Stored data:
-- begin --
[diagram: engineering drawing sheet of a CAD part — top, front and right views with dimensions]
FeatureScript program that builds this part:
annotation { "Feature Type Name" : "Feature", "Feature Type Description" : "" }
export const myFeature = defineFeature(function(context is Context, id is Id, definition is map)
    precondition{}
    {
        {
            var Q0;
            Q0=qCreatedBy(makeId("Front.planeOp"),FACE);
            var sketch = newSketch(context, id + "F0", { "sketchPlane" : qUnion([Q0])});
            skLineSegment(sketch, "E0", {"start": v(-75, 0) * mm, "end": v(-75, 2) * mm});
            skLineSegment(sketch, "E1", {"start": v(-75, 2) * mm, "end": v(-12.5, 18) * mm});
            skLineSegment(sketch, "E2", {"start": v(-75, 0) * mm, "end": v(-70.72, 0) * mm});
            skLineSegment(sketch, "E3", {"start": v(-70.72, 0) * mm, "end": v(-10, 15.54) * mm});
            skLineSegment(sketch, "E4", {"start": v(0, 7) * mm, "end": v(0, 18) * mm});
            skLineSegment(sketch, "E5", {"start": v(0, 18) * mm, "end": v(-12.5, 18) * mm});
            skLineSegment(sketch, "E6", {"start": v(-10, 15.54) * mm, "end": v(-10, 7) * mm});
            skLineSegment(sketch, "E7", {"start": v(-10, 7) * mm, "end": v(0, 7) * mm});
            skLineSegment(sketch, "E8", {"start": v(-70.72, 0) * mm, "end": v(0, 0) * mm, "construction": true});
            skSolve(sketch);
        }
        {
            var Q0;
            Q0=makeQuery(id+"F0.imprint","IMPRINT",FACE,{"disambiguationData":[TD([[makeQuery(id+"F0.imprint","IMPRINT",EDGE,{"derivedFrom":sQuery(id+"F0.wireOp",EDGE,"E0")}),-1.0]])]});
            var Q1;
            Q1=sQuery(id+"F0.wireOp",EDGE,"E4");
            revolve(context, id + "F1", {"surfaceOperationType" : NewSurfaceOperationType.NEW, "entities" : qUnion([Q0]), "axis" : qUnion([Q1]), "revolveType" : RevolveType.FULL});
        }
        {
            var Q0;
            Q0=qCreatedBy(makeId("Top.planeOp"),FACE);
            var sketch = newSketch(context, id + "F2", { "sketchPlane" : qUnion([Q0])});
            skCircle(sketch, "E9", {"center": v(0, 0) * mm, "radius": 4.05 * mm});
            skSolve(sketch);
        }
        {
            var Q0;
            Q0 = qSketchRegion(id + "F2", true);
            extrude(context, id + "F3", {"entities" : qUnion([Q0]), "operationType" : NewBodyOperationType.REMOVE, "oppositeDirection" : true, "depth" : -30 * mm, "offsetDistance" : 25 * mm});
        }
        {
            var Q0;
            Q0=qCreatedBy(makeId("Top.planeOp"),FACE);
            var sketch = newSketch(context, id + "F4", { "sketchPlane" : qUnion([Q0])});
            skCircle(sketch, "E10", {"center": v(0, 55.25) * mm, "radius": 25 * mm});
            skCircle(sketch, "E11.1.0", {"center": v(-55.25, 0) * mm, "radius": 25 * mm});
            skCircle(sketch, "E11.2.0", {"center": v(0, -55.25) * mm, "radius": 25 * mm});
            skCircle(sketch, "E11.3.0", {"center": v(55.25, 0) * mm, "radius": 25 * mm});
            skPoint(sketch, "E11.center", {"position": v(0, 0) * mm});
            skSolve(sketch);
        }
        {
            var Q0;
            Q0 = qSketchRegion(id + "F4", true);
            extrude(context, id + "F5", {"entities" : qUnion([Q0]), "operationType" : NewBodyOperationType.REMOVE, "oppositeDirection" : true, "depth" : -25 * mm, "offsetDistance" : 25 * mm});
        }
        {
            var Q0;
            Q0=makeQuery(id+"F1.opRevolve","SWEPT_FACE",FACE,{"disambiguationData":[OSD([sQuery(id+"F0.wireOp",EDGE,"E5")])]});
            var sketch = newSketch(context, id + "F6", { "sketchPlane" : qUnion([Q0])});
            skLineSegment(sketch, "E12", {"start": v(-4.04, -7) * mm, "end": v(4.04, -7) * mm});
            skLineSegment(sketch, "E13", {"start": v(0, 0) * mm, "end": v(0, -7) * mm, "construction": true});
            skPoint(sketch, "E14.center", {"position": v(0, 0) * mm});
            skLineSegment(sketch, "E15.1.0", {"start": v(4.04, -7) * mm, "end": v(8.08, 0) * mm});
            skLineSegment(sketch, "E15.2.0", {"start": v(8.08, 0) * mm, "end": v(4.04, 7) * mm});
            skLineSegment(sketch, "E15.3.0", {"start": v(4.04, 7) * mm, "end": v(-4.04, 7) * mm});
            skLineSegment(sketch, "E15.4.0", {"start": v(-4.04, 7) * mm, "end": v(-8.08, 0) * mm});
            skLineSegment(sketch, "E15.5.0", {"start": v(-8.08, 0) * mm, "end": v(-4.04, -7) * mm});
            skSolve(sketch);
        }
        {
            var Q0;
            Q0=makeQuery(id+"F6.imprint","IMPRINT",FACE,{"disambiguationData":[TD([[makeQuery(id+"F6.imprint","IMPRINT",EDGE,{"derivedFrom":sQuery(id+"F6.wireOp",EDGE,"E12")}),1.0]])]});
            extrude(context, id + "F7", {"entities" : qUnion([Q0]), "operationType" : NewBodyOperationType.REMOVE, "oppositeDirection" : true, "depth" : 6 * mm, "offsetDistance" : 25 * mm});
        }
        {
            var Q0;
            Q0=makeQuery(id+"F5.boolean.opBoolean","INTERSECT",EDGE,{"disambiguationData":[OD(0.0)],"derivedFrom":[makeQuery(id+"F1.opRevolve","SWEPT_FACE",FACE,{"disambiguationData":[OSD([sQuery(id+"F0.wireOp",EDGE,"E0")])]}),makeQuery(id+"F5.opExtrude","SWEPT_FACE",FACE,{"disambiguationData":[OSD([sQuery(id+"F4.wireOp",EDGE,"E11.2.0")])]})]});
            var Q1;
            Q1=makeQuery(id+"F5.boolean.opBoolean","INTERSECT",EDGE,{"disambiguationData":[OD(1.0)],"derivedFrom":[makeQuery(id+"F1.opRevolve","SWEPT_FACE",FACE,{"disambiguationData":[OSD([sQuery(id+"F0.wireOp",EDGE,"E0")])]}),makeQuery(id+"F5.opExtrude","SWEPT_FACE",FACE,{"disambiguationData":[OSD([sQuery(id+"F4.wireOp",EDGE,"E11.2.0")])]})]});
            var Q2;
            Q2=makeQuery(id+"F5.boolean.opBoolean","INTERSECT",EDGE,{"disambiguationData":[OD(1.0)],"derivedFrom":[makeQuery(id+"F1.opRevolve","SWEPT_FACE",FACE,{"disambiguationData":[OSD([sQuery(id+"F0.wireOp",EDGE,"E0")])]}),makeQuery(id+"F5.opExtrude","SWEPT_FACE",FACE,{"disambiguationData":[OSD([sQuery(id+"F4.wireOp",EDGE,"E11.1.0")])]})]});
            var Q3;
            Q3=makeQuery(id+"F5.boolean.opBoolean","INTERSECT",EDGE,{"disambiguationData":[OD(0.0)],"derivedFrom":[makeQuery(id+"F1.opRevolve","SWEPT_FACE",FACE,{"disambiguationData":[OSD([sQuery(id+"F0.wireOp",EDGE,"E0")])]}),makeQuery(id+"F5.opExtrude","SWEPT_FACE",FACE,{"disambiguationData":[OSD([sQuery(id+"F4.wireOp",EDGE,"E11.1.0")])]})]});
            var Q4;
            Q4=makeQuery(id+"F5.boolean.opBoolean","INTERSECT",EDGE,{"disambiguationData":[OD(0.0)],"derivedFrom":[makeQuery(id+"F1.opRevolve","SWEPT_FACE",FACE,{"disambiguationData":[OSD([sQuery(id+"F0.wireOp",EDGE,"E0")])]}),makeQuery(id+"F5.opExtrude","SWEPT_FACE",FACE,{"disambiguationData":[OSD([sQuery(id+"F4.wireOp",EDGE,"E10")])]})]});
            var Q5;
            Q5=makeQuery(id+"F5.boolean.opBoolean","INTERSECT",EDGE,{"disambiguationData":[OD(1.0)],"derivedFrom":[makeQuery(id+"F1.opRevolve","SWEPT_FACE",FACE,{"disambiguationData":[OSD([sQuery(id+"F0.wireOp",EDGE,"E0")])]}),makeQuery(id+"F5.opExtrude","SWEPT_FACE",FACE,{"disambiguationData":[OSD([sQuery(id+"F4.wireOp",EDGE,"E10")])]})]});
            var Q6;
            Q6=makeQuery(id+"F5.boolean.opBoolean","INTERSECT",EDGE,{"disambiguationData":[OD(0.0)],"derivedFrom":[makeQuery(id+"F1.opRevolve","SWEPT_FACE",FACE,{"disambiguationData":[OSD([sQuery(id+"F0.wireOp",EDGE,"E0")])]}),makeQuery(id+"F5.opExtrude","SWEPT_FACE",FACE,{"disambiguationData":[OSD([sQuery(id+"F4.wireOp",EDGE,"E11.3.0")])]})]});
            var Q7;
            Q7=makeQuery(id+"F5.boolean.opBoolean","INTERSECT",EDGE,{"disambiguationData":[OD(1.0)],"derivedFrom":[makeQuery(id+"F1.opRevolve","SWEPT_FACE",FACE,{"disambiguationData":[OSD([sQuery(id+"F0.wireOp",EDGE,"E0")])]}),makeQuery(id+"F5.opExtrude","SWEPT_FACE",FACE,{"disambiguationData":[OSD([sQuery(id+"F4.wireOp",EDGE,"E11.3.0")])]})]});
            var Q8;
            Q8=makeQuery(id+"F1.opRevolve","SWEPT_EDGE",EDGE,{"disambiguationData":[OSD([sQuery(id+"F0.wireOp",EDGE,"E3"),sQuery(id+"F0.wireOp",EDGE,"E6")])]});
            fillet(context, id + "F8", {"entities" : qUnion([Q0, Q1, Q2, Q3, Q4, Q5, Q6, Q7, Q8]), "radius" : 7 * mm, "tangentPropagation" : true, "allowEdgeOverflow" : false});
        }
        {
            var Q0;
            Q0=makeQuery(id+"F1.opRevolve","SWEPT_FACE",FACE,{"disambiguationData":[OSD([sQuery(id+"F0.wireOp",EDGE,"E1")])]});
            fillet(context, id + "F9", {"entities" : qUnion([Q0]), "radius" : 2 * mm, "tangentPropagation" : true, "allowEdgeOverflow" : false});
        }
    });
-- end --
[Exercise]: Count the lines in the entries above that contain the string "qSketchRegion", treating case as significant, and reply with only the number.

[Full solution]: 2